The ragtop also saves weight, which the Audi needs, but it also takes up much less space in the trunk. One of my biggest complaints with the new hard top convertibles is that it is almost impossible for two people to be able to take even a weekend’s worth of luggage on a car trip and be able to drive with the top down. Not only is the Audi’s trunk comparatively spacious with the top down, but the rear seats fold down to allow a pass-through from the trunk. So travelers can pack for a long trip, and even squeeze in a set of golf clubs, as long as your golf bag isn’t one of those ones that the pros use on tour. And two sets will fit if you’re just going to and from the golf course. No other convertible can match it. Audi also boasts that the top will fold in a mere 15 seconds, (and while moving at less than 30 mph). 


The price of admission into the S5 Cabriolet club is steep, with the base price starting at $58,250.  But you get a lot of standard equipment for that price, including heated mirrors, dual fog lights, rain-sensing windshield wipers, Xenon self-leveling headlights, LED taillights, 19-inch wheels and performance tires, the 12-way Silk Nappa leather sport seats, three-zone climate control, Adjustable height center armrest, Electronic Stability Control, 10-speaker sound system, and more. 

The Prestige Package starts at $63,950 and adds a Bang & Olufsen sound system and Audi’s MMI navigation system, a DVD player, and two SD card slots. You also get memory seat settings, auto-dimming interior mirror with compass, auto dimming exterior mirrors, and a keyless entry and start.

And if you win the lottery, you can add a $900 Driver Assist system that monitors your blind spots in the side mirrors, or the $2,100 Adaptive Cruise Control that automatically maintains a safe distance to the car in front of you. Those are both outstanding features, but the Driver Assist can be found standard on some Mazda’s that cost only $20,000, and the Adaptive Cruise Control is way overpriced.

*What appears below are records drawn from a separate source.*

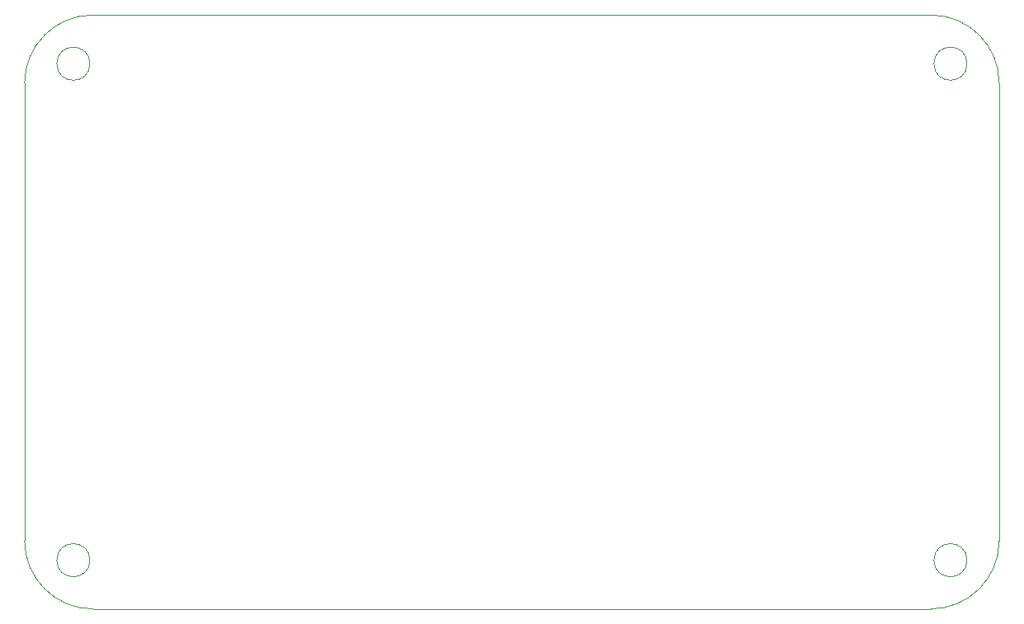
<source format=gm1>
G04 #@! TF.GenerationSoftware,KiCad,Pcbnew,(5.1.10)-1*
G04 #@! TF.CreationDate,2021-08-26T18:29:04-04:00*
G04 #@! TF.ProjectId,CMOS-Clock-V1,434d4f53-2d43-46c6-9f63-6b2d56312e6b,rev?*
G04 #@! TF.SameCoordinates,Original*
G04 #@! TF.FileFunction,Profile,NP*
%FSLAX46Y46*%
G04 Gerber Fmt 4.6, Leading zero omitted, Abs format (unit mm)*
G04 Created by KiCad (PCBNEW (5.1.10)-1) date 2021-08-26 18:29:04*
%MOMM*%
%LPD*%
G01*
G04 APERTURE LIST*
G04 #@! TA.AperFunction,Profile*
%ADD10C,0.050000*%
G04 #@! TD*
G04 APERTURE END LIST*
D10*
X197680000Y-125020000D02*
X197680000Y-122020000D01*
X187680000Y-132020000D02*
X190680000Y-132020000D01*
X197680000Y-125020000D02*
G75*
G02*
X190680000Y-132020000I-7000000J0D01*
G01*
X190680000Y-71020000D02*
X187680000Y-71020000D01*
X197680000Y-78020000D02*
X197680000Y-81020000D01*
X190680000Y-71020000D02*
G75*
G02*
X197680000Y-78020000I0J-7000000D01*
G01*
X104680000Y-132020000D02*
X107680000Y-132020000D01*
X97680000Y-125020000D02*
X97680000Y-122020000D01*
X104680000Y-132020000D02*
G75*
G02*
X97680000Y-125020000I0J7000000D01*
G01*
X104680000Y-71020000D02*
X107680000Y-71020000D01*
X97680000Y-81020000D02*
X97680000Y-78020000D01*
X97680000Y-78020000D02*
G75*
G02*
X104680000Y-71020000I7000000J0D01*
G01*
X194380000Y-76020000D02*
G75*
G03*
X194380000Y-76020000I-1700000J0D01*
G01*
X194380000Y-127020000D02*
G75*
G03*
X194380000Y-127020000I-1700000J0D01*
G01*
X104380000Y-127020000D02*
G75*
G03*
X104380000Y-127020000I-1700000J0D01*
G01*
X104380000Y-76020000D02*
G75*
G03*
X104380000Y-76020000I-1700000J0D01*
G01*
X107680000Y-132020000D02*
X187680000Y-132020000D01*
X97680000Y-122020000D02*
X97680000Y-81020000D01*
X197680000Y-81020000D02*
X197680000Y-122020000D01*
X107680000Y-71020000D02*
X187680000Y-71020000D01*
M02*

</source>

The $1,400 Comfort Package replaces the Sport seats with perforated leather seats that are heated and cooled, and have a built-in vent just below the headrest that blows warm air onto your neck. And if you are a really serious back roads warrior, or track day participant, you can spend $3,950 on the Audi Drive Select Package which controls the adaptive suspension, dynamic steering, transmission shift points, and engine response and allows you to choose from four distinct drive configurations: Comfort, Automatic, Dynamic, and Individual. Add in a choice of carbon fiber, Birch wood, or Stainless Steel dash inlays and you can run this baby up to $74,350. 


The new Audi S5 Cabriolet is an outstanding car. It has exceptional engine performance, wonderful handling characteristics, excellent cabin appointments, superior trunk room and the versatility of a usable back seat in one package, albeit an expensive one. It will acquit itself quite nicely when viewed alongside a Mercedes E-Class, BMW 3-Series, Infinity G37, or Lexus IS C. And if you can afford to buy cars like this, the shopping trip will be a lot of fun.